Audio signal generation
An output audio signal (L, R) is generated based on an input audio signal, the input audio signal comprising a plurality of input subband signals (N). The input subband signals are delayed in a plurality of delay units (76) to obtain a plurality of delayed subband signals, wherein at least one input subband signal is delayed more than a further input subband signal of higher frequency, and wherein the output audio signal is derived (77) from a combination of the input audio signal and the plurality of delayed subband signals.
Latest KONINKLIJKE PHILIPS ELECTRONICS N.V. GROENEWOUDSEWEG 1 Patents:
The invention relates to generating an output audio signal based on an input audio signal, and in particular to an apparatus for supplying an output audio signal.

#### Data items
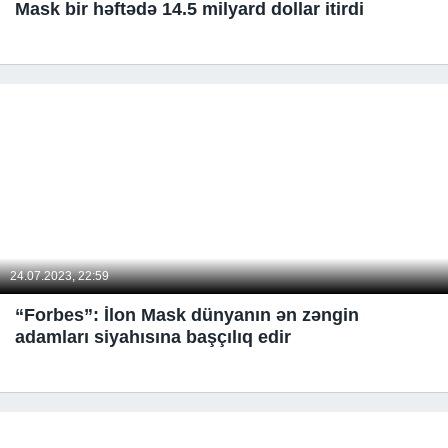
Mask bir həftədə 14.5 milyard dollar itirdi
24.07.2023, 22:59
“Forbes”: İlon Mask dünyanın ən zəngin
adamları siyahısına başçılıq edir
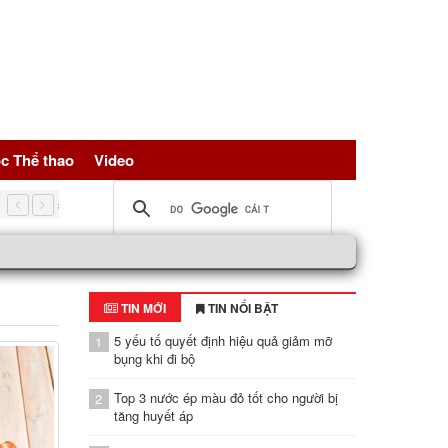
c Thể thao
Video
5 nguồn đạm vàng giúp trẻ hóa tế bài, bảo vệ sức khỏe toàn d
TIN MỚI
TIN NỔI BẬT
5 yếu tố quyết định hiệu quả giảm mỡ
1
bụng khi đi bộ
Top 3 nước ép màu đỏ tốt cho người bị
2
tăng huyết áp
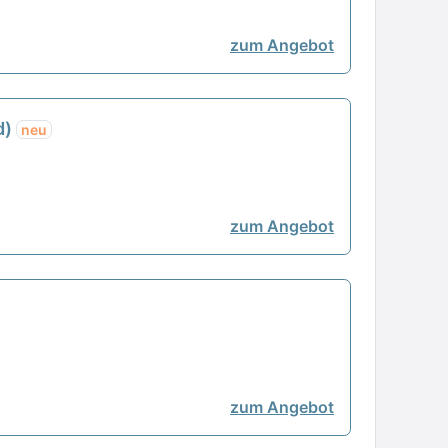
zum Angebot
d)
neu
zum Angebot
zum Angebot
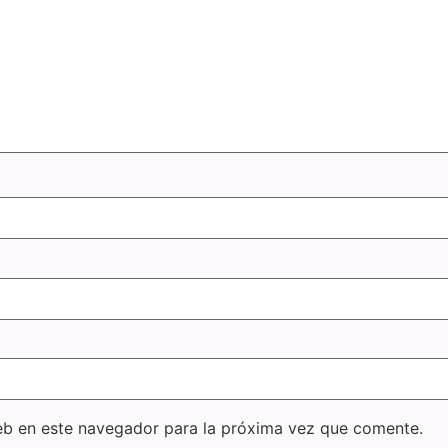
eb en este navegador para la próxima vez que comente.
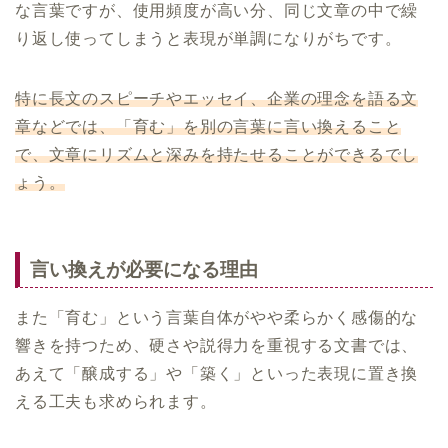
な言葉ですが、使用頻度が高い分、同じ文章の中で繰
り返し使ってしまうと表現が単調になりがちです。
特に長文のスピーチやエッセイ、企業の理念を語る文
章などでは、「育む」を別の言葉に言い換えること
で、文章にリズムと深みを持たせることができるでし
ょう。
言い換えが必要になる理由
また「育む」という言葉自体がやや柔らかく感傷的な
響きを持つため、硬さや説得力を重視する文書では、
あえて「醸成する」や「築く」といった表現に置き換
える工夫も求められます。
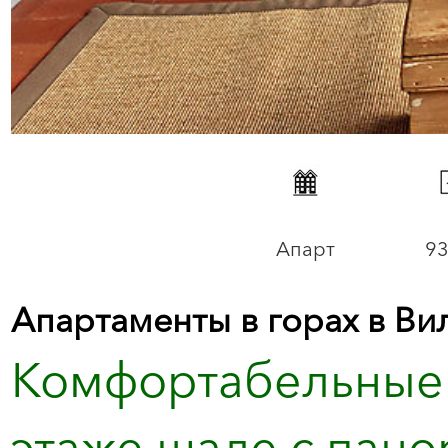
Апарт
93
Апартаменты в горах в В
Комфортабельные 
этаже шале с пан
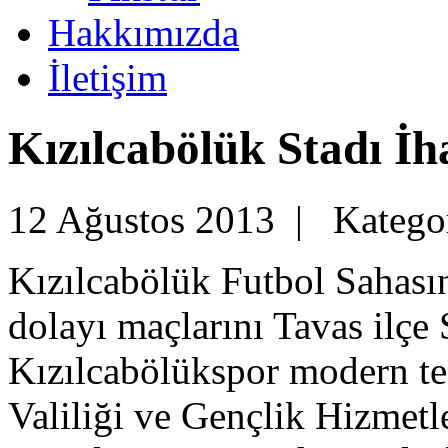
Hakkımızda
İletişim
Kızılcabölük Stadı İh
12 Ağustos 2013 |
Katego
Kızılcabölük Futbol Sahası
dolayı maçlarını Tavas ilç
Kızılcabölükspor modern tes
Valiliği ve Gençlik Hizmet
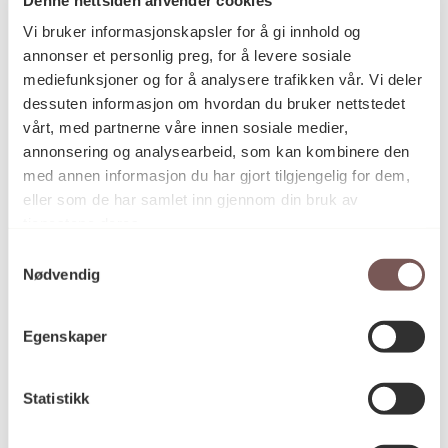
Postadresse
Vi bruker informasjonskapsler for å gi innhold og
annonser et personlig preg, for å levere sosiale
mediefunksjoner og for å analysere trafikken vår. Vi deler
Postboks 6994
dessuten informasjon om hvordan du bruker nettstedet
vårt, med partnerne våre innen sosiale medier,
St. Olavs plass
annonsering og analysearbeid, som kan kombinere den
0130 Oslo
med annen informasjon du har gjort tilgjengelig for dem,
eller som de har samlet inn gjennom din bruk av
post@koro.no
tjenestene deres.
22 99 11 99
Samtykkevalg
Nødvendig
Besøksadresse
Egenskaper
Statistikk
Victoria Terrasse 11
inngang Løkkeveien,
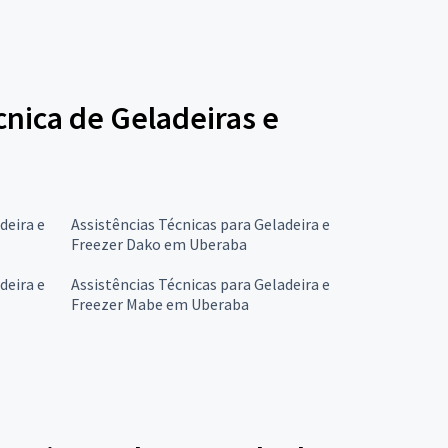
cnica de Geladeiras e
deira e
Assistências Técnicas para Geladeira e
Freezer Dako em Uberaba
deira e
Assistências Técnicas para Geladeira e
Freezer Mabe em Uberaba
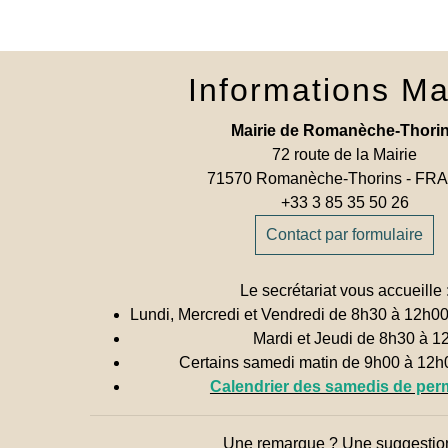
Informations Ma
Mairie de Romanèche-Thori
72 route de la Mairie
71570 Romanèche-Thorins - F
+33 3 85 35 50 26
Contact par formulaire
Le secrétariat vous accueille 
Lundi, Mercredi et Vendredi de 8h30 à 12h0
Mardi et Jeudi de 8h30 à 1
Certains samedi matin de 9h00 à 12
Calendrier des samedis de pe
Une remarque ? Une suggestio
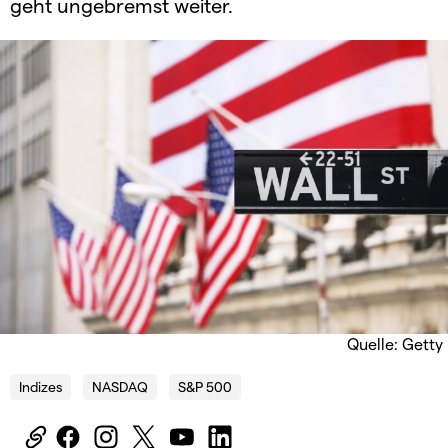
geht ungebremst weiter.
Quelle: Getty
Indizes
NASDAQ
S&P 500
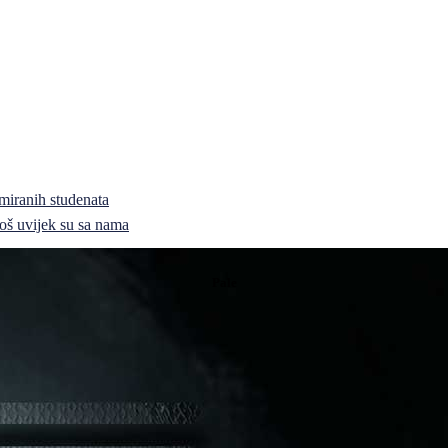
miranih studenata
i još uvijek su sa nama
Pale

#### EXERCISE TASKS
1. For each statement, say yes or no on whether it agrees with the audio signal text, and quote the deciding words. (a) The input subband signals are delayed in a plurality of delay units. (b) Every input subband signal is delayed by the same amount. (c) The output audio signal is derived only from the delayed subband signals.
2. Count the lines of the listing that contain the string "Romanèche", and give only the number.
The audio signal text and the listing are unrelated to each other.

#### RESPONSES BY TASK
1.
(a) Yes: "The input subband signals are delayed in a plurality of delay units (76)"
(b) No: "at least one input subband signal is delayed more than a further input subband signal of higher frequency"
(c) No: "the output audio signal is derived (77) from a combination of the input audio signal and the plurality of delayed subband signals"

2. 2